O Congresso Nacional está prestes a entrar em recesso parlamentar, com início previsto para este sábado (18), sem que a proposta de emenda à Constituição (PEC) que altera a jornada de trabalho tenha sido analisada. A proposta, que visa reduzir a carga de 44 horas para 40 horas semanais, foi Aprovada Na Câmara dos Deputados em 27 de maio, contando com apenas 22 votos contrários. Entretanto, a PEC permanece parada na mesa do presidente do Senado, Davi Alcolumbre (União-AP), que ainda não a despachou para a Comissão de Constituição e Justiça (CCJ). Sem sessões programadas para esta semana, a análise da proposta deverá ser postergada para o segundo semestre.
Paralelamente, Na Câmara dos Deputados, aguarda-se a votação do projeto de lei que visa criminalizar a misoginia, entendida como o ódio e a discriminação contra mulheres. O PL 896 de 2023 equipara a misoginia a práticas racistas. Contudo, o texto não está previsto na pauta de votações da semana, embora possa ser incluído de última hora. A urgência do projeto foi aprovada em 1º de julho, com 293 votos favoráveis e 158 contrários, e já havia recebido aprovação unânime No Senado em março.
O presidente da Câmara, deputado Hugo Motta (Republicanos-PB), reconheceu a divisão que o tema provoca no plenário e solicitou que as bancadas se reúnam com a relatora Tabata Amaral para a construção de um texto consensual. Motta afirmou que, com a urgência aprovada, as lideranças trabalharão com cautela e respeito para elaborar a melhor proposta possível.

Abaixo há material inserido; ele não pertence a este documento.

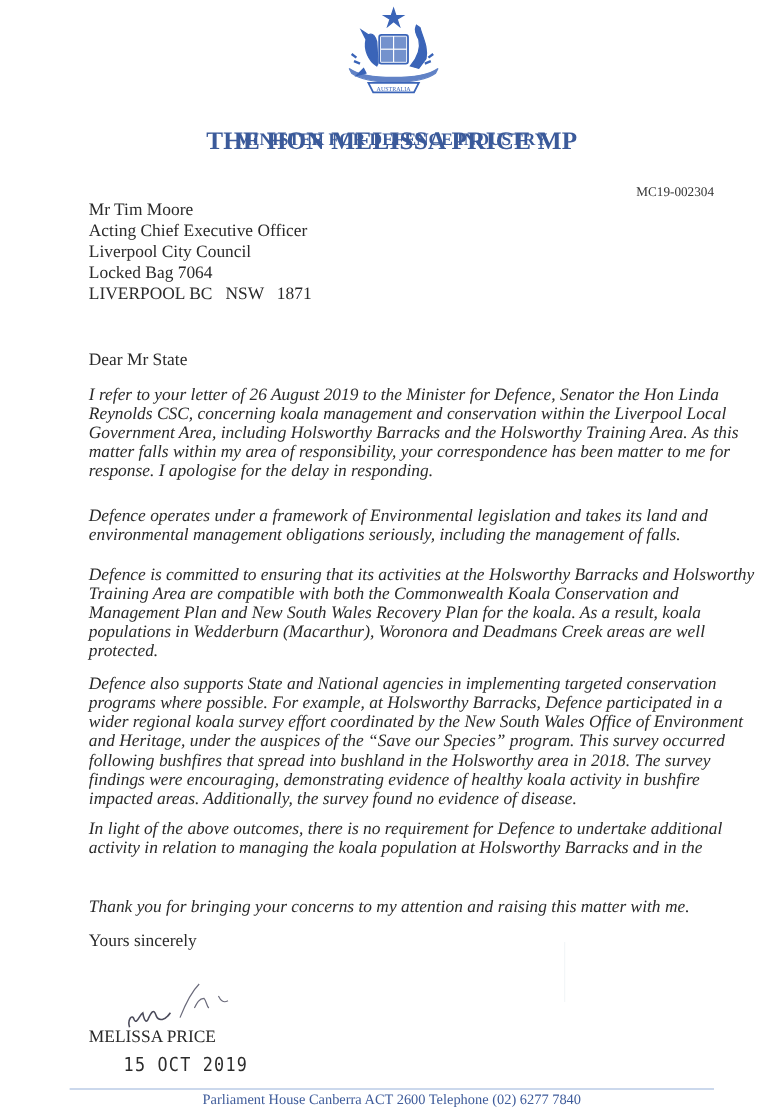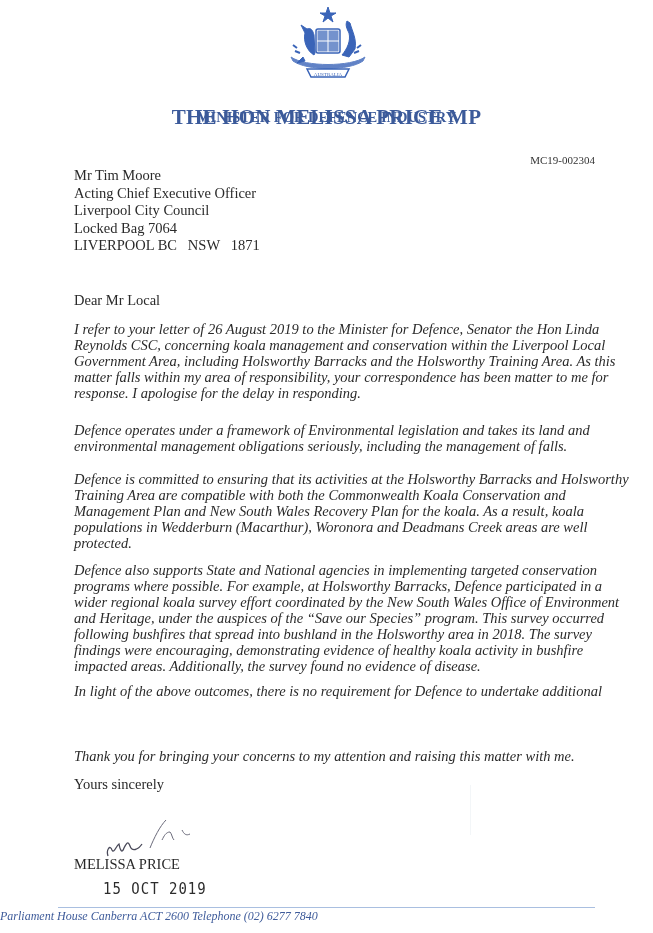--- a/index.html
+++ b/index.html
@@ -67,7 +67,7 @@
   <div>LIVERPOOL BC   NSW   1871</div>
 </div>
 
-<div class="salutation">Dear Mr Local</div>
+<div class="salutation">Dear Mr State</div>
 
 <div class="para" style="top:321px">
   <span>I refer to your letter of 26 August 2019 to the Minister for Defence, Senator the Hon Linda</span>

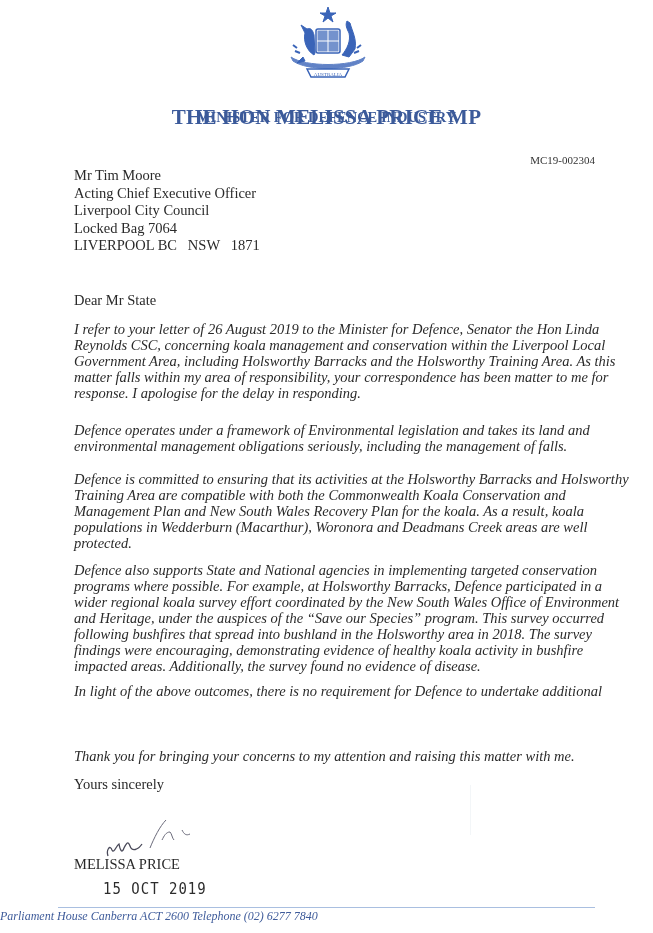--- a/index.html
+++ b/index.html
@@ -102,6 +102,7 @@
 
 <div class="para" style="top:683px">
   <span>In light of the above outcomes, there is no requirement for Defence to undertake additional</span>
+  <span>activity in relation to managing the koala population at Holsworthy Barracks and in the</span>
 </div>
 
 <div class="para" style="top:748px">

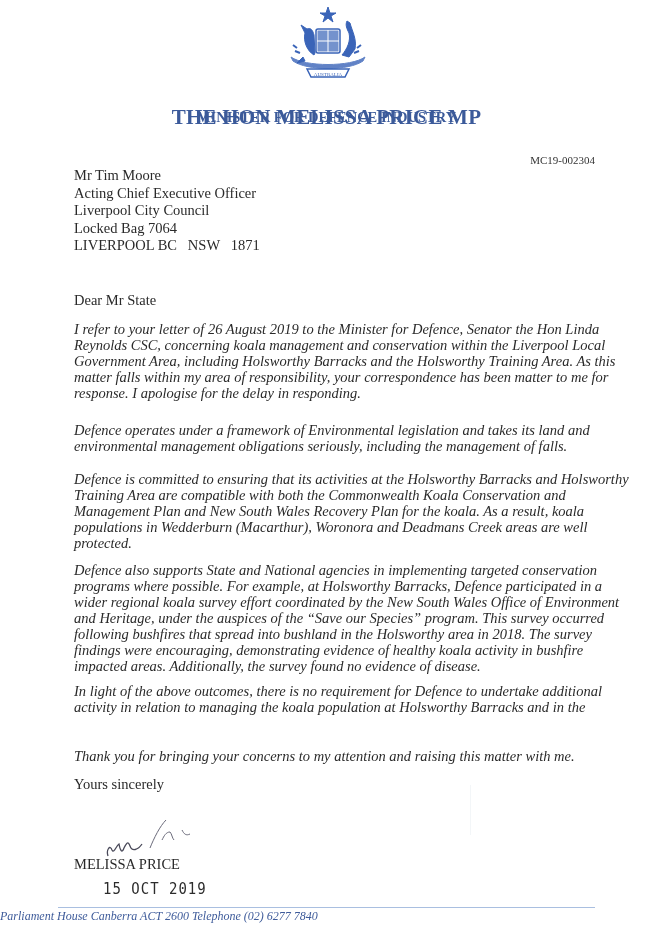--- a/index.html
+++ b/index.html
@@ -24,8 +24,8 @@
   .stamp { position: absolute; left: 360px; top: 785px; width: 110px; height: 50px;
            border-right: 1px solid #e8eef2; opacity: 0.5; }
   .rule { position: absolute; left: 58px; top: 907px; width: 537px; height: 1px; background: #a9bfe0; }
-  .footer { position: absolute; top: 909px; left: 0; width: 653px; text-align: left;
-            font-size: 12px; color: #3e5b9a; font-style: italic; }
+  .footer { position: absolute; top: 909px; left: 0; width: 653px; text-align: center;
+            font-size: 12px; color: #3e5b9a; }
 </style>
 </head>
 <body>

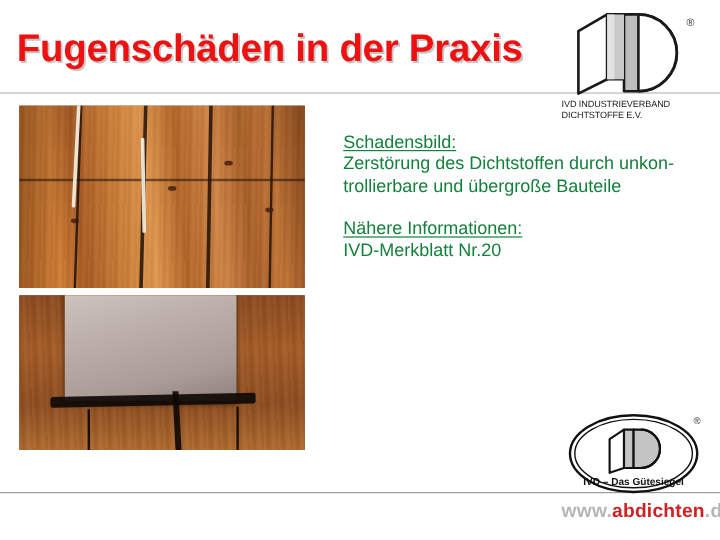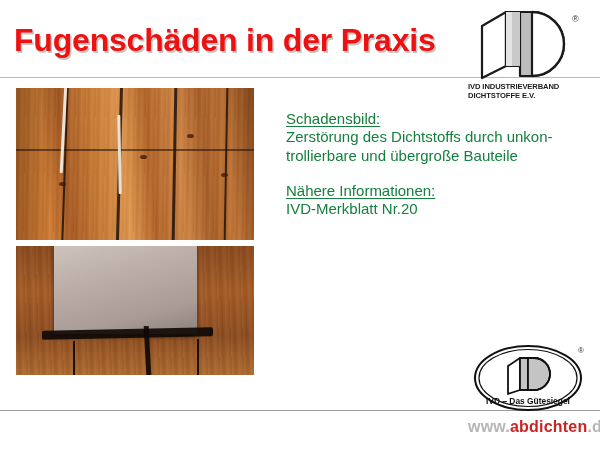--- a/index.html
+++ b/index.html
@@ -36,7 +36,7 @@
   }
   .hdr-logo .name{
     position:absolute;left:0px;top:74px;width:124px;
-    font-size:7.6px;line-height:9px;font-weight:bold;color:#1a1a1a;
+    font-size:7.6px;line-height:9px;font-weight:normal;color:#1a1a1a;
     letter-spacing:-0.1px;
   }
 

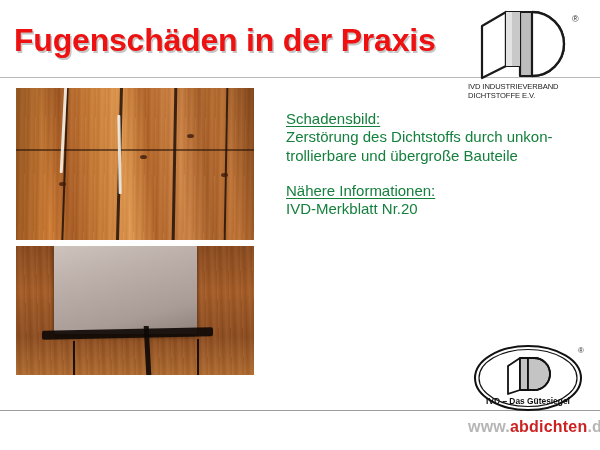--- a/index.html
+++ b/index.html
@@ -175,7 +175,7 @@
 
     <p class="para">
       <span class="line hd">Schadensbild:</span>
-      <span class="line">Zerstörung des Dichtstoffs durch unkon-</span>
+      <span class="line">Zerstörung des Dichtstoffen durch unkon-</span>
       <span class="line">trollierbare und übergroße Bauteile</span>
     </p>
 

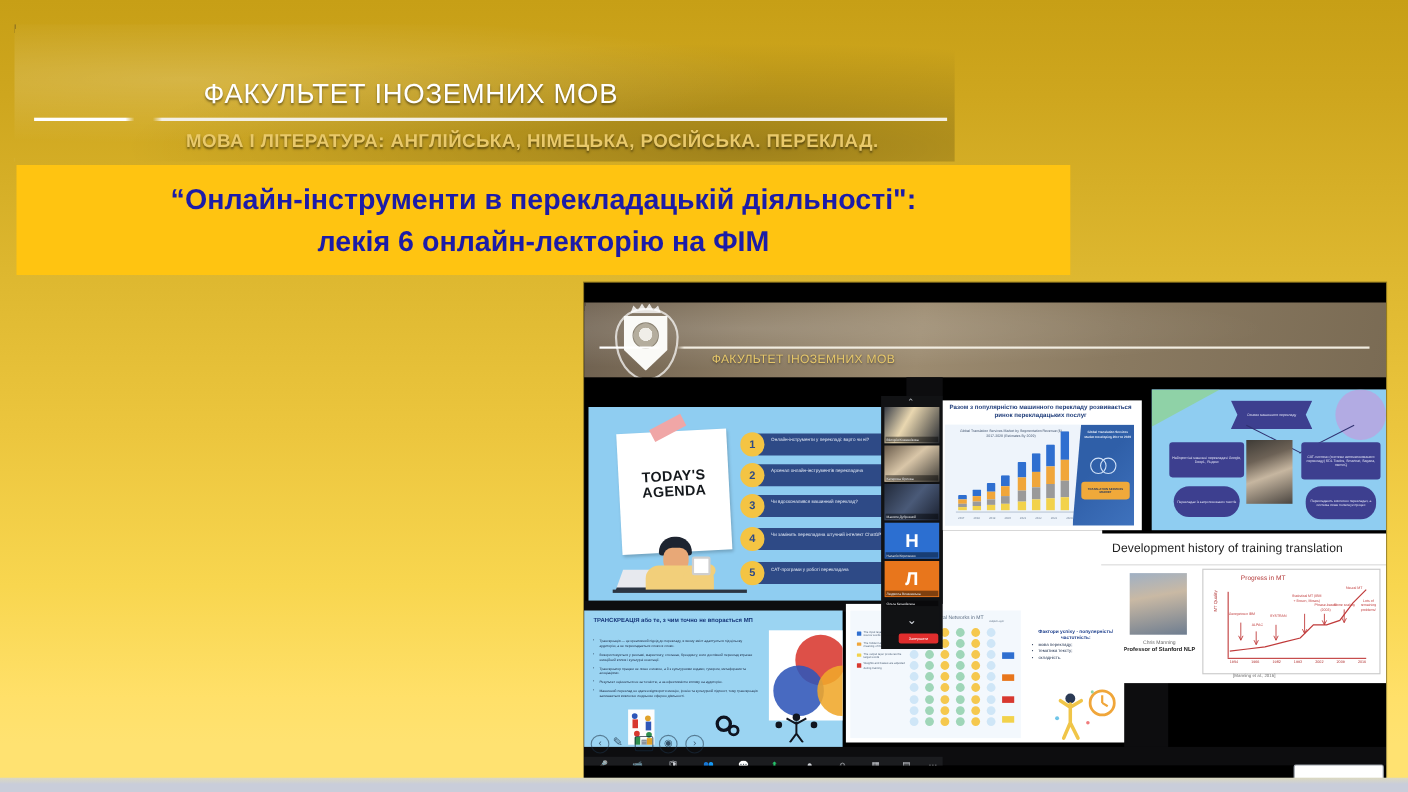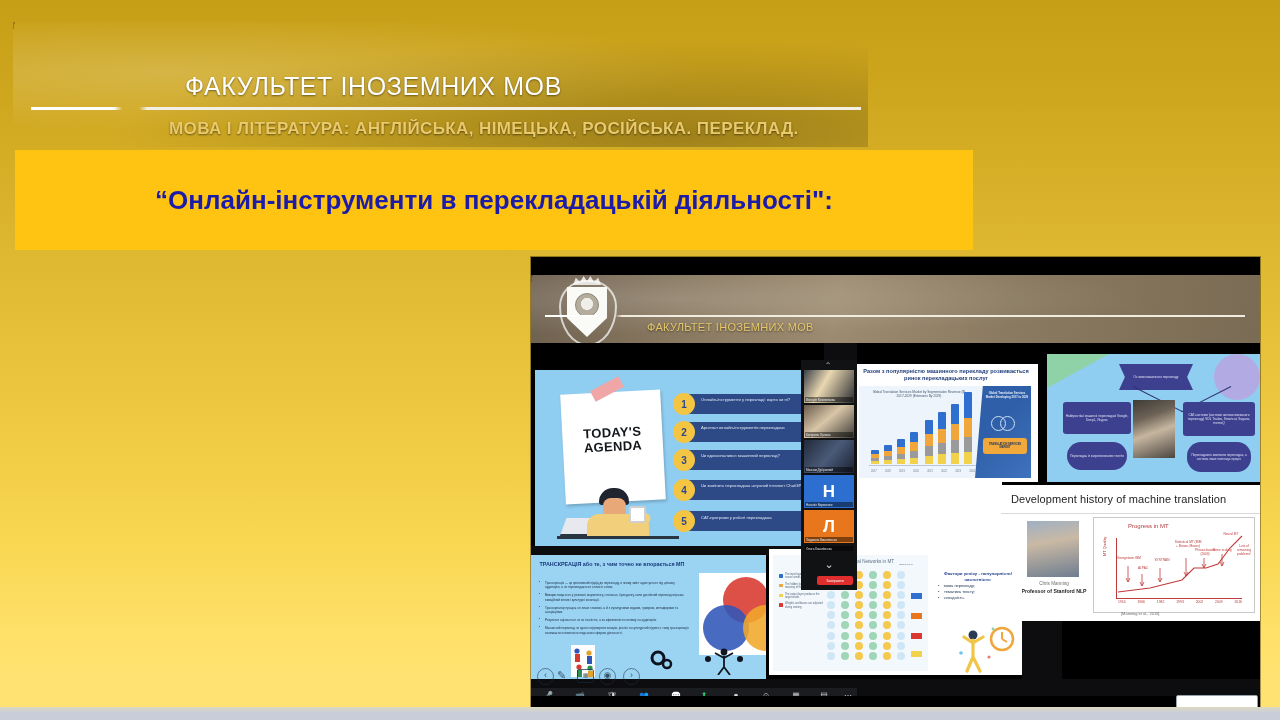--- a/index.html
+++ b/index.html
@@ -354,6 +354,7 @@
 
   <div id="title-banner">
     <div class="ln">“Онлайн-інструменти в перекладацькій діяльності":</div>
+    <div class="ln">лекія 6 онлайн-лекторію на ФІМ</div>
   </div>
 
   <div id="screenshot">

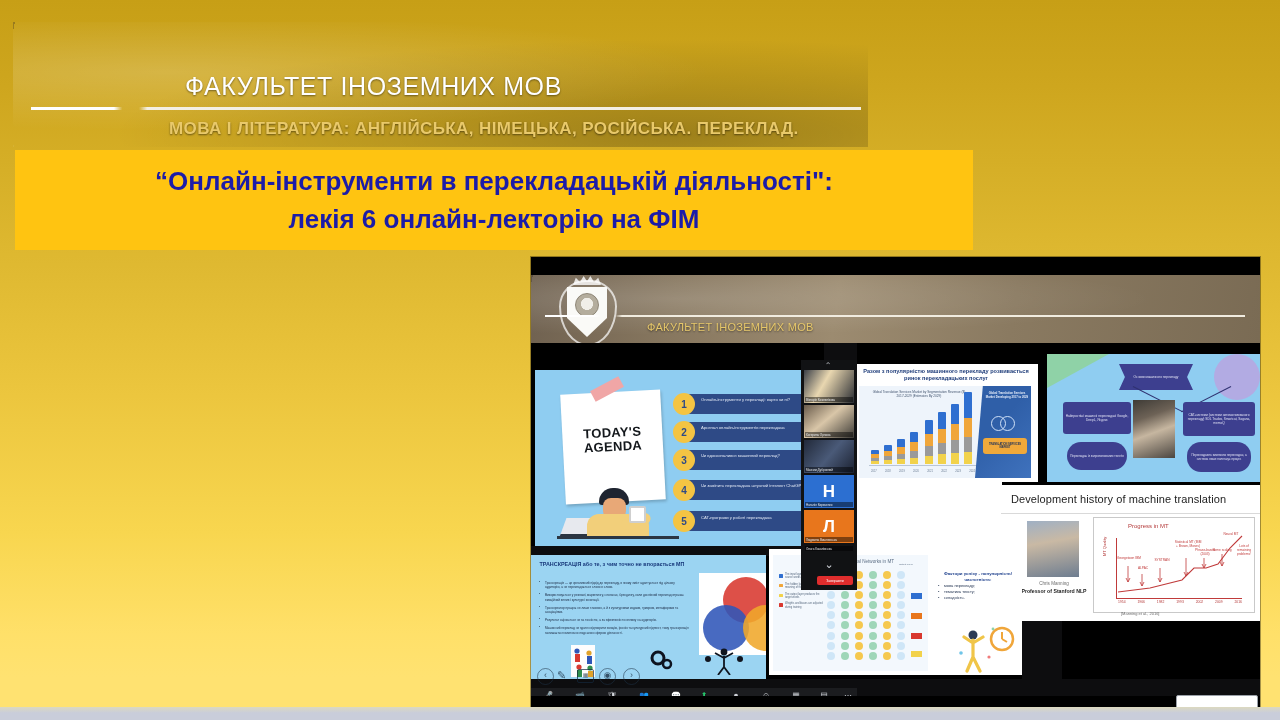--- a/index.html
+++ b/index.html
@@ -508,7 +508,7 @@
     </div>
 
     <div class="tile" id="tile-hist">
-      <div class="hd">Development history of machine translation</div>
+      <div class="hd">Development history of training translation</div>
       <div class="hr"></div>
       <div class="portrait"></div>
       <div class="pname">Chris Manning</div>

Entretanto, a urgência do projeto enfrentou resistência de partidos como Novo, Missão e o Partido Liberal (PL), que se posicionaram contra a votação. A líder do PL, Júlia Zanatta (PL-SC), argumentou que o tema ainda não está maduro para apreciação, citando várias divergências existentes.
Outro assunto que pode não ser discutido na pauta do Senado é a Medida Provisória (MP) 1.343, de 2026, que modifica a Política Nacional. A pauta do Senado prevê a análise de 19 projetos e medidas provisórias, destacando algumas que abrem créditos extraordinários para os ministérios do Desenvolvimento Agrário, da Integração e do Desenvolvimento Regional, de Minas e Energia, e do Meio Ambiente.
Entre os projetos em pauta, há um que autoriza a instalação de câmeras de reconhecimento facial em estações ferroviárias e rodoviárias, assim como no interior de vagões e em repartições públicas (PL 1.828, de 2023). Outro projeto propõe a cassação da Carteira Nacional de Habilitação (CNH) para aqueles que abandonarem animais nas ruas.